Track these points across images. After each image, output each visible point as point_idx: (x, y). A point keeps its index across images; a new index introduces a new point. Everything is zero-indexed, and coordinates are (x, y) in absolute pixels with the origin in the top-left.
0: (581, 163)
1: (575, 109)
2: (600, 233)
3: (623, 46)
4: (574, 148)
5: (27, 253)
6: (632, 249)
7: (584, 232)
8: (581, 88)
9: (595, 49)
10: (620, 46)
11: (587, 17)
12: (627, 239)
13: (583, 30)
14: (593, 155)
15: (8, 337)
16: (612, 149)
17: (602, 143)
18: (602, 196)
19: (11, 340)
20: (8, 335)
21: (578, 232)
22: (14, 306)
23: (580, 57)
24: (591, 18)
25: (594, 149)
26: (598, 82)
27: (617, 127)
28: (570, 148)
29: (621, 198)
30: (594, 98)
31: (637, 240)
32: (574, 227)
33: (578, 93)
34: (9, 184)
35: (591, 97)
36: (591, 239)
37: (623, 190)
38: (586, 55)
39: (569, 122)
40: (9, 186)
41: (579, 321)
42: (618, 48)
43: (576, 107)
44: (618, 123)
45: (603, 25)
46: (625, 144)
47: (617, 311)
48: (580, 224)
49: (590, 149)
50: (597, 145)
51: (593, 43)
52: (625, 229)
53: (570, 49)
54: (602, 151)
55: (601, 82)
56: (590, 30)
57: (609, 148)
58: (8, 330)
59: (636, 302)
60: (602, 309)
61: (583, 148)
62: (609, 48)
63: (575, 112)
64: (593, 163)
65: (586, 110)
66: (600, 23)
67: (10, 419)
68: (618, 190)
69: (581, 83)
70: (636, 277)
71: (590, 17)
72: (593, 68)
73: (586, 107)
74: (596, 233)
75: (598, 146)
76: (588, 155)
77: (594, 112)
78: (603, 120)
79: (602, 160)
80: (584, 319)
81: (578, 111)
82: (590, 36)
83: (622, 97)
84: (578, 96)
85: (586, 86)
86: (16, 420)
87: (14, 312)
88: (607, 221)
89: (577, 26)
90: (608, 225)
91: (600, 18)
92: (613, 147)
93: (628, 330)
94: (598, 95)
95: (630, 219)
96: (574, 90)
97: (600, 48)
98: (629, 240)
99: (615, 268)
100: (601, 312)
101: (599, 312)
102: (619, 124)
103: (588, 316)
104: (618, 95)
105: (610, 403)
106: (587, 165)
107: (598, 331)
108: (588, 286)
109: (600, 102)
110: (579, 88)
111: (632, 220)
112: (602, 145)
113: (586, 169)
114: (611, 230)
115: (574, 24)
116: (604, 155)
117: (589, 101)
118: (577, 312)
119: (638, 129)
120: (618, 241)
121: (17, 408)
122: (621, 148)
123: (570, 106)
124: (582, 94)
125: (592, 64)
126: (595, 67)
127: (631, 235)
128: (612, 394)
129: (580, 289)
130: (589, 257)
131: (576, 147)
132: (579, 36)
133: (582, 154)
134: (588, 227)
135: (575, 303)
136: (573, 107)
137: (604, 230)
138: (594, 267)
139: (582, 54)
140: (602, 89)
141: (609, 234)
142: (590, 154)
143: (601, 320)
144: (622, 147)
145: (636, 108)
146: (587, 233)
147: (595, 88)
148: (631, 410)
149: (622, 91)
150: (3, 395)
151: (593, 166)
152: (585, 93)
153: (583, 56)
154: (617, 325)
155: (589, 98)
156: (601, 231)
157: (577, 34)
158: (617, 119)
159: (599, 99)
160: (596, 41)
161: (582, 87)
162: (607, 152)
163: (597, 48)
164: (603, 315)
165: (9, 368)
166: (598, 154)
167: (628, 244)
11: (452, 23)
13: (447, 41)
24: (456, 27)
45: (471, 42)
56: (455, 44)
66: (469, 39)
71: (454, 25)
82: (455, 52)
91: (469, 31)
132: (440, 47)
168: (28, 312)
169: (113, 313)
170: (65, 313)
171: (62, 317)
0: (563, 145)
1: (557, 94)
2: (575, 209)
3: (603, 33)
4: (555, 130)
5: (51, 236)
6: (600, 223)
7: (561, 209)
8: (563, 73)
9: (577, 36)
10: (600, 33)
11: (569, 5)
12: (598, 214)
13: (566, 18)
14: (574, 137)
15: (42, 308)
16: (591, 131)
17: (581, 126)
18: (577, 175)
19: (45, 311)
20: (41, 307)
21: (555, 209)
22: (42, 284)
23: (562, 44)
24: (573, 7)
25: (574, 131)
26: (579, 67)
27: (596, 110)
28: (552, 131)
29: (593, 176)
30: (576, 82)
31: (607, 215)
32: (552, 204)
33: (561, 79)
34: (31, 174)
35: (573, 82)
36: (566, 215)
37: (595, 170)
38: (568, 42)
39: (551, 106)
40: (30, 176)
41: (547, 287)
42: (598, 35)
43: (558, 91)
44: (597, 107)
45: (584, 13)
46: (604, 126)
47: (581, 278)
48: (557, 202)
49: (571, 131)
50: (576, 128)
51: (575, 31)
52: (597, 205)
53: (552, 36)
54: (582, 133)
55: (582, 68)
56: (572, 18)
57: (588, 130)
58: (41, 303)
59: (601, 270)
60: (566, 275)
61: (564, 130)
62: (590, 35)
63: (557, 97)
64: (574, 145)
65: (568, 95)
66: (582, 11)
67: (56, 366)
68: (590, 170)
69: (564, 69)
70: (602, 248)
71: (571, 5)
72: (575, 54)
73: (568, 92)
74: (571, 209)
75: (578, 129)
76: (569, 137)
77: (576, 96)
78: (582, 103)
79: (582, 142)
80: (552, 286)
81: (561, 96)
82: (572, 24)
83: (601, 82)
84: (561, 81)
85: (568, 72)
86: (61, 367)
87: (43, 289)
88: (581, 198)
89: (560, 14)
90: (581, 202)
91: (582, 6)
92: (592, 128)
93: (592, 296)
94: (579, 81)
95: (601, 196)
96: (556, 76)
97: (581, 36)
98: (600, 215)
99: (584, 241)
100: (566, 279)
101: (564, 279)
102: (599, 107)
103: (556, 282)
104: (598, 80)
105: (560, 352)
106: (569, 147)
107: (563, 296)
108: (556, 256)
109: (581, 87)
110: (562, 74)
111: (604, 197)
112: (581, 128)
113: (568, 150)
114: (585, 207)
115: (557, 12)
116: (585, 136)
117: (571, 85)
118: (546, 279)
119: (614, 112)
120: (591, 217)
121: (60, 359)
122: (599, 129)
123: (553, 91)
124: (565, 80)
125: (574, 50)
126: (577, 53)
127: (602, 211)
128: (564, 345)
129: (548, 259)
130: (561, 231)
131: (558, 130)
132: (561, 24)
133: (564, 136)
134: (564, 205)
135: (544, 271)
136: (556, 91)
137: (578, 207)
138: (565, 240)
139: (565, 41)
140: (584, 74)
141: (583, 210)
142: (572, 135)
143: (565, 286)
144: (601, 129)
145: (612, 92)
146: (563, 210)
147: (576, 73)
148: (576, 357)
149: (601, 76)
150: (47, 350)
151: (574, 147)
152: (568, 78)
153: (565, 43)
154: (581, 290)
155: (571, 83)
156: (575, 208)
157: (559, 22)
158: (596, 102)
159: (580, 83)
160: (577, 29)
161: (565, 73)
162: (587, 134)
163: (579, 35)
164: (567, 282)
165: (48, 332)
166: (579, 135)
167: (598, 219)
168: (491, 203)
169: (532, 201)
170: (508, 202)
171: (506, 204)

TASK DESCRIPTION: Rewrite the stretch from the start of the rows above through the line containing "0: (581, 163)", changing "top-left" to "upper-left" and leaving everything else the same.

COMPLETED EXERCISE:
Track these points across images. After each image, output each visible point as point_idx: (x, y). A point keeps its index across images; a new index introduces a new point. Everything is zero-indexed, and coordinates are (x, y) in absolute pixels with the origin in the upper-left.
0: (581, 163)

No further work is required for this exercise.